Maderson Quinlog, who has worked for the library for four years, said many of the older catalogues were printed on small printing presses and contain art pieces printed using lithographic techniques rarely seen today. Some of the pieces are works of art in themselves, some contain tiny sculptures, some are made with paper made by the artist, some are interactive and contain special boxes within boxes that must be opened in sequence. 

The experience of seeing a piece of art in a book is not the same as seeing the object in person, but it is an art experience, they said. 

(Credit: Quinlog)

“Particularly in contemporary art some people are afraid to go into galleries because they can be intimidating. There’s like the white box kind of effect,” they said. 

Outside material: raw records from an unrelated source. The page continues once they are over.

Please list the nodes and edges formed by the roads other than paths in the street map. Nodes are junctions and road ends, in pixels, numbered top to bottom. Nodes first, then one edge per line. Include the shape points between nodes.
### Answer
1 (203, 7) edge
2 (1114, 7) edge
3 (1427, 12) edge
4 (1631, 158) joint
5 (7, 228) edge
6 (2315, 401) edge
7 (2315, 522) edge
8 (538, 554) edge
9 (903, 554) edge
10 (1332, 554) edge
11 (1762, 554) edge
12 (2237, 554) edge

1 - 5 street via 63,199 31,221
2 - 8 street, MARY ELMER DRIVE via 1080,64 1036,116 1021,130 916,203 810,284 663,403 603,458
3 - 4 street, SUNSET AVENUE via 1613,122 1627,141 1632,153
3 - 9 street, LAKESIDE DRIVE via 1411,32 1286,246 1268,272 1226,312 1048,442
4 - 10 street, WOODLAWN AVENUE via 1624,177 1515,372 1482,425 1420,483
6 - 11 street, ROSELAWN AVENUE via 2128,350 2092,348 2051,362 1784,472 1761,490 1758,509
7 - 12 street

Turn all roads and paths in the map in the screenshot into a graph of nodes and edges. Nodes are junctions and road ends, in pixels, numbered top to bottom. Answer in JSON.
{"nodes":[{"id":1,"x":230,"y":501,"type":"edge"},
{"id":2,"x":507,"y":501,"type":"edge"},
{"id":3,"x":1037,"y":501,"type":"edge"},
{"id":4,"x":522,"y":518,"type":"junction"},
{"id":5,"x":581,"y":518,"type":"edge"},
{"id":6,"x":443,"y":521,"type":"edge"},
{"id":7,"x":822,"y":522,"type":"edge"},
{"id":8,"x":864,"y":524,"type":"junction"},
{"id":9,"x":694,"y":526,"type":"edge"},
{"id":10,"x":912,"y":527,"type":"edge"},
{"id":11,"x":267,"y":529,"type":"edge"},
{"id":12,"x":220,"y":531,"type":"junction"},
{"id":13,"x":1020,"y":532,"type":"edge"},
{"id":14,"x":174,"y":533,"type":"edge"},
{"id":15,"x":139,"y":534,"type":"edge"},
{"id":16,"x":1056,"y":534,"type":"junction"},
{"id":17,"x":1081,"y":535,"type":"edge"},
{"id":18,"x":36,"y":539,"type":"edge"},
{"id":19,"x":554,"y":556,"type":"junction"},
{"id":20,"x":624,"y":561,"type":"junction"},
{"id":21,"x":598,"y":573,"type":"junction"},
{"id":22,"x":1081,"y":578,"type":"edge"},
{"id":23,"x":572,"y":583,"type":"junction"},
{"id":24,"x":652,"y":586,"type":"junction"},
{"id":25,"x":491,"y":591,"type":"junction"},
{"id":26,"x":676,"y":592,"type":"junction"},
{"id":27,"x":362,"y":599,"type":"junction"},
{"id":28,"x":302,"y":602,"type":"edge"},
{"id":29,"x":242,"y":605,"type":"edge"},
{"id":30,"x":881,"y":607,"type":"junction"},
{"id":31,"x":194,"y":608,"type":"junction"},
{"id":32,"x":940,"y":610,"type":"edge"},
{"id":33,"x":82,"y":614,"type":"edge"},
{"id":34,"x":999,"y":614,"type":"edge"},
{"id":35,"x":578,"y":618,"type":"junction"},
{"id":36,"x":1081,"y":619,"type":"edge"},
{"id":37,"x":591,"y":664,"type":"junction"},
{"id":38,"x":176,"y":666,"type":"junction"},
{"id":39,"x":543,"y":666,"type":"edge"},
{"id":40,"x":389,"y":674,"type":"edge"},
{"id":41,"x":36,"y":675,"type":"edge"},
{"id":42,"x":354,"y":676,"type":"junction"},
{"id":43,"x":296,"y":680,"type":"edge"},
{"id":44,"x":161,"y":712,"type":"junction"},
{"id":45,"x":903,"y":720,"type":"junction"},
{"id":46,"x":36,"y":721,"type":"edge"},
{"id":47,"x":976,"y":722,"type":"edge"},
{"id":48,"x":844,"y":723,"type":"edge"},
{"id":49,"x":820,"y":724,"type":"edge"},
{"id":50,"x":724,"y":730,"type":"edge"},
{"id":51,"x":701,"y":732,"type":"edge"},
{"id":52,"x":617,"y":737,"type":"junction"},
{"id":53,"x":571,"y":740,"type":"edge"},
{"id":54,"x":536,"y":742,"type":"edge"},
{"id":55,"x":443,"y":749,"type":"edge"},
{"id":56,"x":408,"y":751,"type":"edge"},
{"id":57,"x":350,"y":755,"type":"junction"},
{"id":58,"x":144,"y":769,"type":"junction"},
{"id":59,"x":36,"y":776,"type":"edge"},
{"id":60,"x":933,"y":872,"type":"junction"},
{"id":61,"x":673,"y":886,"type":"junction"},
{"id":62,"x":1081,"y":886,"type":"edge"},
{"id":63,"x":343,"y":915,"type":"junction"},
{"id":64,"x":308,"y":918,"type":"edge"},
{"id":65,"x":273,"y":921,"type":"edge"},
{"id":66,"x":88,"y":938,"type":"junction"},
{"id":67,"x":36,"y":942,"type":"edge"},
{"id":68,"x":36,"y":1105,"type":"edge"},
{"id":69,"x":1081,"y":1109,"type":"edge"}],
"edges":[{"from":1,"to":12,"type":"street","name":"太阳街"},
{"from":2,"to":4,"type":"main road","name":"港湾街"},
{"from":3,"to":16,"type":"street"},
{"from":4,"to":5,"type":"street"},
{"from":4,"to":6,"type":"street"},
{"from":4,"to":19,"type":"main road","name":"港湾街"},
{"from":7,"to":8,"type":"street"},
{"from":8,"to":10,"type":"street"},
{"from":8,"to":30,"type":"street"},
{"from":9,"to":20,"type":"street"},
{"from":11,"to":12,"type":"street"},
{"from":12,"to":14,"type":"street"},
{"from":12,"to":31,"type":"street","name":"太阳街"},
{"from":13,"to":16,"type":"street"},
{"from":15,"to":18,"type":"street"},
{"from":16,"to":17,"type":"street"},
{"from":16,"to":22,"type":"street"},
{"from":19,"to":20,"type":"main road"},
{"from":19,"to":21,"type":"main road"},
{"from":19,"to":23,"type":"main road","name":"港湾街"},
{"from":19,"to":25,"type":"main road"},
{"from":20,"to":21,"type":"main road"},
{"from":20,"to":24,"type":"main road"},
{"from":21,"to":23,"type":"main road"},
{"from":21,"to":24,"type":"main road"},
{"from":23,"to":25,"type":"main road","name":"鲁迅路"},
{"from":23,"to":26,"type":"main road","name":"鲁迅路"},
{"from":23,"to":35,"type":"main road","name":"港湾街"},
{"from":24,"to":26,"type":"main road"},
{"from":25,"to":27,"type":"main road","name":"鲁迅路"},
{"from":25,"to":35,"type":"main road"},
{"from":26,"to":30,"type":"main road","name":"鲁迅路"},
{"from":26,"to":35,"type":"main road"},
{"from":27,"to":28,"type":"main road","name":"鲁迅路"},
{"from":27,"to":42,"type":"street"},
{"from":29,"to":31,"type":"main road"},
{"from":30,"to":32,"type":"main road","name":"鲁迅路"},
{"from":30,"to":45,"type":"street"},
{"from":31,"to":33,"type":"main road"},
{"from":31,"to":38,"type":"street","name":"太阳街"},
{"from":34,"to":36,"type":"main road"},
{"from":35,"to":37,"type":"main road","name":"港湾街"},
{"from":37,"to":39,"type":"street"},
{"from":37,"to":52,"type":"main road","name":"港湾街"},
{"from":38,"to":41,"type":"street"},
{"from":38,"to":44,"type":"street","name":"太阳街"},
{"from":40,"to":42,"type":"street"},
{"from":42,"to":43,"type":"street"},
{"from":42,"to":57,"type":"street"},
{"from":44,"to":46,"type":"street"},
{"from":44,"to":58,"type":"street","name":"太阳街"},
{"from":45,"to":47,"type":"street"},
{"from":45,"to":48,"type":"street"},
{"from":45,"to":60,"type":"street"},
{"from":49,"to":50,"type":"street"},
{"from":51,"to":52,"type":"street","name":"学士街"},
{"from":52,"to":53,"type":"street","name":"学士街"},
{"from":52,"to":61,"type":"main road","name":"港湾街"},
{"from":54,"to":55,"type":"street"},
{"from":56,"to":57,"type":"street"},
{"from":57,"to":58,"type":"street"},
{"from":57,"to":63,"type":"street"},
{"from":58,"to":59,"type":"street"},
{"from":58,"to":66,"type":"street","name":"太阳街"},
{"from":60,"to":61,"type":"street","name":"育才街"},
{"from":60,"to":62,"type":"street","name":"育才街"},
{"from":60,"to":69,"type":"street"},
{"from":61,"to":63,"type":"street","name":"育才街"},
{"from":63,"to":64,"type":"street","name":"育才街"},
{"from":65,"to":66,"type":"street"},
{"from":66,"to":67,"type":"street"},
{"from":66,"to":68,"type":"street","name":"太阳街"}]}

Some pieces require special gloves to protect the paper, but many of the volumes can be held and touched, a process that Maderson Quinlog encouraged. 

“While kids do love their screens, there is something particular about holding a book in your hand,” they said. 

Waterman said he hoped the collection would become the best library of contemporary art after 1945 worldwide. 

“Unlike a digital library where everybody is going these days, this is a library for the real books. and the real material. And lots of the material is small catalogues,” he said. “In 50 years time, those will be very hard to find — and 50 years goes pretty quickly.”